The Sleeve Gastrectomy Procedure
The actual sleeve gastrectomy procedure is quite simple. The surgeon uses miniature tools, entering the abdomen through a small incision and stapling the stomach into the shape of a tube. This greatly reduces the stomach’s capacity. Once the created “sleeve” is examined to ensure that there is no leakage or bleeding, excess stomach tissue is removed. The removal of this stomach tissue also removes part of the stomach, the fundus, where ghrelin, the hunger hormone, is produced and secreted, decreasing the patient’s desire to eat.
Because sleeve gastrectomy does not alter the digestive process itself as do bariatric bypasses, no malabsorption occurs and supplemental nutrition is usually unnecessary.
Risks and Complications Associated With a Sleeve Gastrectomy
Weight-loss surgery may increase the risk for gallstones.

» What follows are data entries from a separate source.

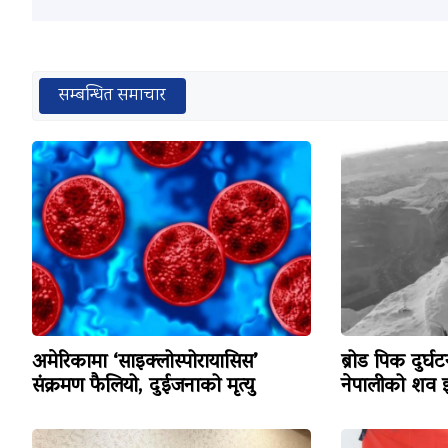
सम्बन्धित समाचार
अमेरिकामा ‘साइक्लोस्पोरायासिस’
ब्रोड पिक दुर्घ
संक्रमण फैलियो, दुईजनाको मृत्यु
नेपालीको शव इ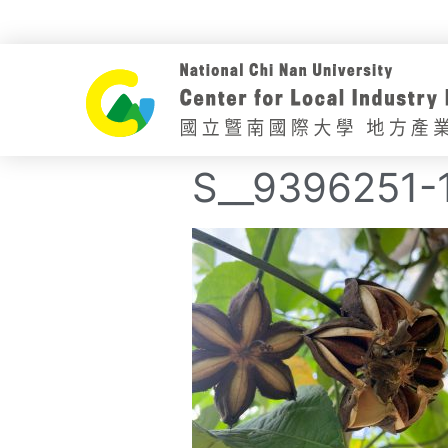
S__9396251-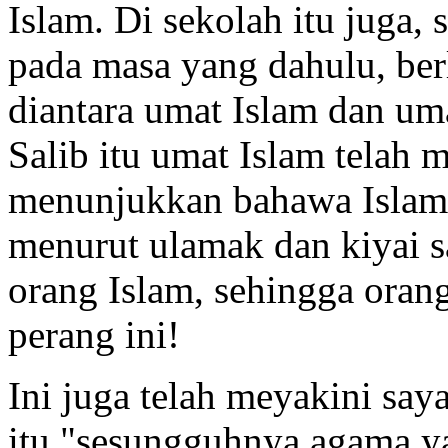
Islam. Di sekolah itu juga, 
pada masa yang dahulu, ber
diantara umat Islam dan um
Salib itu umat Islam telah 
menunjukkan bahawa Islaml
menurut ulamak dan kiyai s
orang Islam, sehingga ora
perang ini!
Ini juga telah meyakini say
itu "sesungguhnya agama yan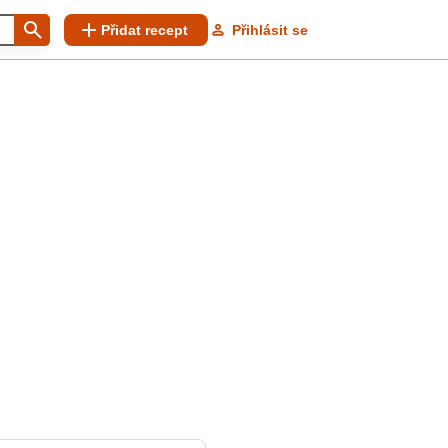
Přidat recept
Přihlásit se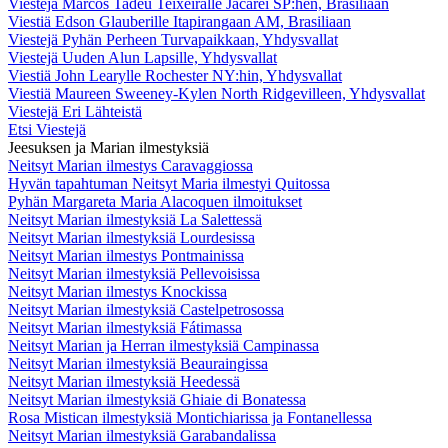
Viestejä Marcos Tadeu Teixeiralle Jacareí SP:hen, Brasiliaan
Viestiä Edson Glauberille Itapirangaan AM, Brasiliaan
Viestejä Pyhän Perheen Turvapaikkaan, Yhdysvallat
Viestejä Uuden Alun Lapsille, Yhdysvallat
Viestiä John Learylle Rochester NY:hin, Yhdysvallat
Viestiä Maureen Sweeney-Kylen North Ridgevilleen, Yhdysvallat
Viestejä Eri Lähteistä
Etsi Viestejä
Jeesuksen ja Marian ilmestyksiä
Neitsyt Marian ilmestys Caravaggiossa
Hyvän tapahtuman Neitsyt Maria ilmestyi Quitossa
Pyhän Margareta Maria Alacoquen ilmoitukset
Neitsyt Marian ilmestyksiä La Salettessä
Neitsyt Marian ilmestyksiä Lourdesissa
Neitsyt Marian ilmestys Pontmainissa
Neitsyt Marian ilmestyksiä Pellevoisissa
Neitsyt Marian ilmestys Knockissa
Neitsyt Marian ilmestyksiä Castelpetrosossa
Neitsyt Marian ilmestyksiä Fátimassa
Neitsyt Marian ja Herran ilmestyksiä Campinassa
Neitsyt Marian ilmestyksiä Beauraingissa
Neitsyt Marian ilmestyksiä Heedessä
Neitsyt Marian ilmestyksiä Ghiaie di Bonatessa
Rosa Mistican ilmestyksiä Montichiarissa ja Fontanellessa
Neitsyt Marian ilmestyksiä Garabandalissa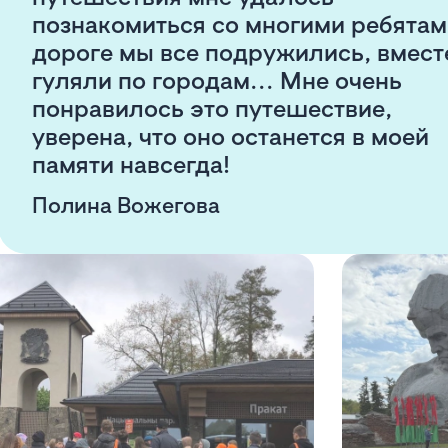
познакомиться со многими ребятам
дороге мы все подружились, вмест
гуляли по городам... Мне очень
понравилось это путешествие,
уверена, что оно останется в моей
памяти навсегда!
Полина Вожегова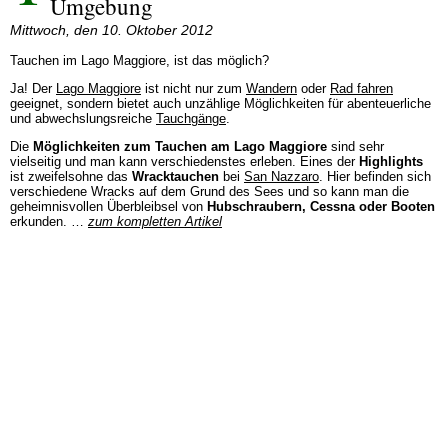
Umgebung
Mittwoch, den 10. Oktober 2012
Tauchen im Lago Maggiore, ist das möglich?
Ja! Der
Lago Maggiore
ist nicht nur zum
Wandern
oder
Rad fahren
geeignet, sondern bietet auch unzählige Möglichkeiten für abenteuerliche
und abwechslungsreiche
Tauchgänge
.
Die
Möglichkeiten zum Tauchen am Lago Maggiore
sind sehr
vielseitig und man kann verschiedenstes erleben. Eines der
Highlights
ist zweifelsohne das
Wracktauchen
bei
San Nazzaro
. Hier befinden sich
verschiedene Wracks auf dem Grund des Sees und so kann man die
geheimnisvollen Überbleibsel von
Hubschraubern, Cessna oder Booten
erkunden. …
zum kompletten Artikel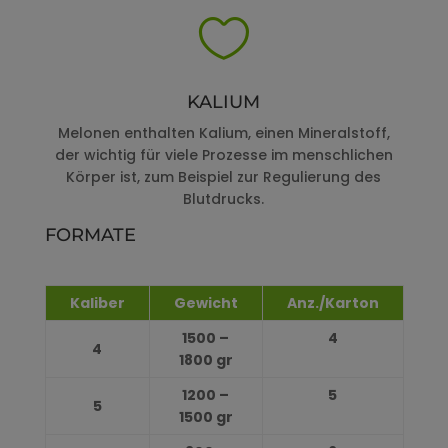

KALIUM
Melonen enthalten Kalium, einen Mineralstoff,
der wichtig für viele Prozesse im menschlichen
Körper ist, zum Beispiel zur Regulierung des
Blutdrucks.
FORMATE
Kaliber
Gewicht
Anz./Karton
1500 –
4
4
1800 gr
1200 –
5
5
1500 gr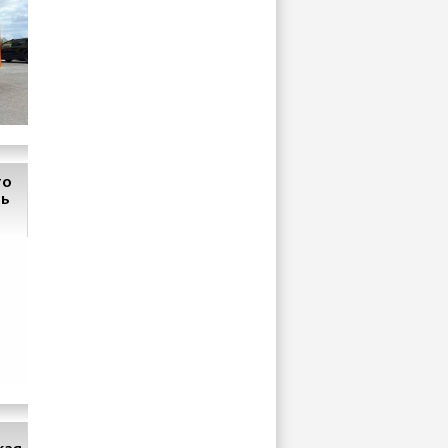
то
ть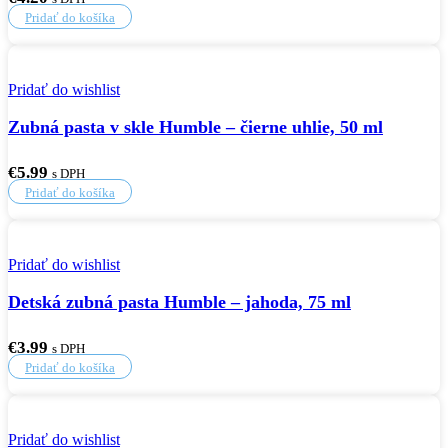
Pridať do košíka
Pridať do wishlist
Zubná pasta v skle Humble – čierne uhlie, 50 ml
€
5.99
s DPH
Pridať do košíka
Pridať do wishlist
Detská zubná pasta Humble – jahoda, 75 ml
€
3.99
s DPH
Pridať do košíka
Pridať do wishlist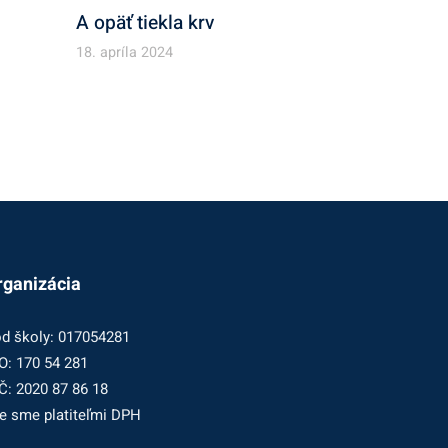
A opäť tiekla krv
18. apríla 2024
rganizácia
d školy: 017054281
O: 170 54 281
Č: 2020 87 86 18
e sme platiteľmi DPH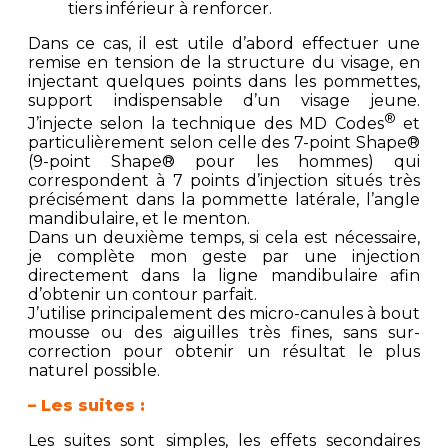
tiers inférieur à renforcer.
Dans ce cas, il est utile d’abord effectuer une
remise en tension de la structure du visage, en
injectant quelques points dans les pommettes,
support indispensable d’un visage jeune.
®
J’injecte selon la technique des MD Codes
et
particulièrement selon celle des 7-point Shape®
(9-point Shape® pour les hommes) qui
correspondent à 7 points d’injection situés très
précisément dans la pommette latérale, l’angle
mandibulaire, et le menton.
Dans un deuxième temps, si cela est nécessaire,
je complète mon geste par une injection
directement dans la ligne mandibulaire afin
d’obtenir un contour parfait.
J’utilise principalement des micro-canules à bout
mousse ou des aiguilles très fines, sans sur-
correction pour obtenir un résultat le plus
naturel possible.
– Les suites :
Les suites sont simples, les effets secondaires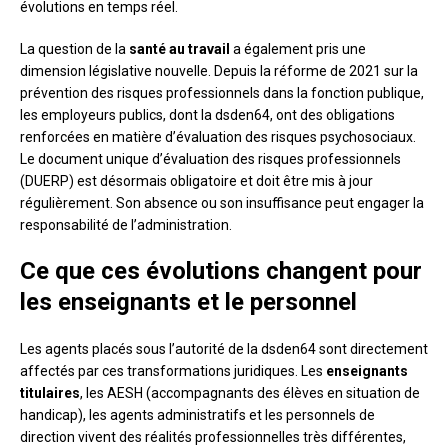
évolutions en temps réel.
La question de la
santé au travail
a également pris une
dimension législative nouvelle. Depuis la réforme de 2021 sur la
prévention des risques professionnels dans la fonction publique,
les employeurs publics, dont la dsden64, ont des obligations
renforcées en matière d’évaluation des risques psychosociaux.
Le document unique d’évaluation des risques professionnels
(DUERP) est désormais obligatoire et doit être mis à jour
régulièrement. Son absence ou son insuffisance peut engager la
responsabilité de l’administration.
Ce que ces évolutions changent pour
les enseignants et le personnel
Les agents placés sous l’autorité de la dsden64 sont directement
affectés par ces transformations juridiques. Les
enseignants
titulaires
, les AESH (accompagnants des élèves en situation de
handicap), les agents administratifs et les personnels de
direction vivent des réalités professionnelles très différentes,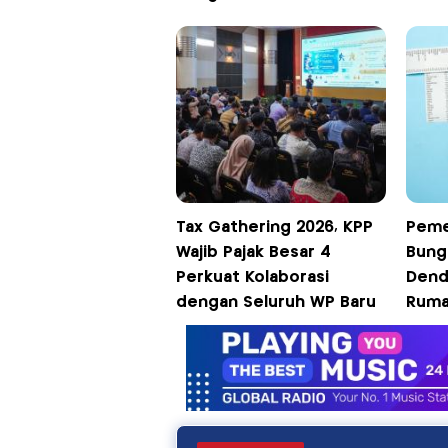
Tax Gathering 2026, KPP
Peme
Wajib Pajak Besar 4
Bung
Perkuat Kolaborasi
Dend
dengan Seluruh WP Baru
Ruma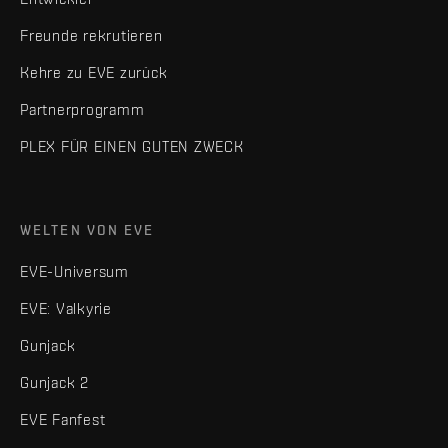
Freunde rekrutieren
Kehre zu EVE zurück
Partnerprogramm
PLEX FÜR EINEN GUTEN ZWECK
WELTEN VON EVE
EVE-Universum
EVE: Valkyrie
Gunjack
Gunjack 2
EVE Fanfest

The doctor may recommend a cholecystectomy, a surgery to remove the gallbladder, at the same time the sleeve gastrectomy is performed. Other risks of this procedure may include:
- Inflammation of the stomach
- Heartburn, or stomach ulcers
- Gastric leakage
- Scarring in the abdomen
Vomiting may sometimes occur in individuals who have had a sleeve gastrectomy, when they eat more than the stomach pouch can hold.
Recovery from a Sleeve Gastrectomy
Recovery from a sleeve gastrectomy is fairly routine. Because this procedure is less invasive than some other types of bariatric surgery, recovery tends to occur more quickly. Generally, patients remain in the hospital for a day or two, during which they ingest a liquid diet. Once they go home, they can begin to gradually reintroduce soft and then more solid foods. Doctors instructions should be followed carefully. Although a sleeve gastrectomy can be an effective tool in the struggle for weight loss, there will still be serious work for the patient to accomplish. Without serious, ongoing changes to the patient’s diet and exercise regimen, the positive effects of the surgery will not be long-lasting.